There's not one wise man among twenty will praise himself. SELF-RESPECT. Who will adhere to him that abandons himself? SELF-RIGHTEOUSNESS. It is the devil's masterpiece to make us think well of ourselves. Every man is born a Pharisee. Perhaps the most insidious form of self-righteousness is a professed dissatisfaction with our own works and ways. As Luther used to say, "Adopting the publican's prayer with the Pharisee's spirit."

"Thou which teachest another, teachest thou not thyself?" -ROM. ii. 21.

"Do thyself no harm."-ACTS xvi. 28.

"In all things shewing thyself a pattern of good works."TITUS ii. 7.

Let us not be over-curious about the failings of others, but take account of our own; let us bear in mind the excellencies of other men while we reckon up our own faults, for then shall we be well-pleasing to God.

None are sent away from Christ but those who come to Him full of themselves.

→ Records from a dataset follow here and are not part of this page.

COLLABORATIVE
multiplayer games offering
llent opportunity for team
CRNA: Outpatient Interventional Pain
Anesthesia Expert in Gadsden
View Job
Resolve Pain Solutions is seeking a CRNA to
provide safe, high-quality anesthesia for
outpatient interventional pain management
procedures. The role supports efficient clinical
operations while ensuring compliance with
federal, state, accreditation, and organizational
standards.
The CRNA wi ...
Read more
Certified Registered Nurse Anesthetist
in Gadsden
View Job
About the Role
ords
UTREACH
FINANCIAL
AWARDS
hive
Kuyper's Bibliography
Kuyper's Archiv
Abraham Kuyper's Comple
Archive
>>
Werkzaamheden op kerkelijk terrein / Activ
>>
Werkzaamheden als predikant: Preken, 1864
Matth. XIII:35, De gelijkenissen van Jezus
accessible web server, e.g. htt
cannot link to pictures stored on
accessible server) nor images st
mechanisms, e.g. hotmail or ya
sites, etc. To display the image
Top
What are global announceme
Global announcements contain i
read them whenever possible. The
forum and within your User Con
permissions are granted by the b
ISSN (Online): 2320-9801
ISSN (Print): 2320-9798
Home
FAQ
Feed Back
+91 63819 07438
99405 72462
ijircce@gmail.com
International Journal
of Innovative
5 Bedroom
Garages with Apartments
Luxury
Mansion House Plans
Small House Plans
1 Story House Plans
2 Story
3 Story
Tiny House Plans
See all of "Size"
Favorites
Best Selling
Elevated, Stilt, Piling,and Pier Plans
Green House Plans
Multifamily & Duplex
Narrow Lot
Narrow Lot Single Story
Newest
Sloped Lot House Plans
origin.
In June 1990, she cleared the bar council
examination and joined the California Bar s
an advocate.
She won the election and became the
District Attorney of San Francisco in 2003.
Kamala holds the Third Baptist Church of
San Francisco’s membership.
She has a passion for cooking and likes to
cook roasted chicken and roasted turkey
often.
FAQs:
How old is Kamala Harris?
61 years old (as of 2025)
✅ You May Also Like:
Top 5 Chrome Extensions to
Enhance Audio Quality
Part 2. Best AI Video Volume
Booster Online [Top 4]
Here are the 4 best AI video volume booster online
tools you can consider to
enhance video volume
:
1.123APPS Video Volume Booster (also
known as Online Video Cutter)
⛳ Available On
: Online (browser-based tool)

THINKING ONLY OF SELF. Of all that have tried the selfish experiment, let one come forth and say he has succeeded. He that has made gold his idol-has it satisfied him? He has toiled in the fields of ambition, has he been repaid? He that has ransacked every theatre of enjoyment, is he content? Can any answer in the affirmative? Not one. And when his conscience shall ask him, and ask it will, "Where are the hungry to whom you gave meat? the thirsty to whom you gave drink? the stranger whom you sheltered? the naked whom you clothed? the imprisoned whom you visited? the sick whom you ministered unto?" How will he feel when he must answer, "I have done none of these things-I thought only of myself!"

"If I honour myself, my honour is nothing."-JOHN viii. 54.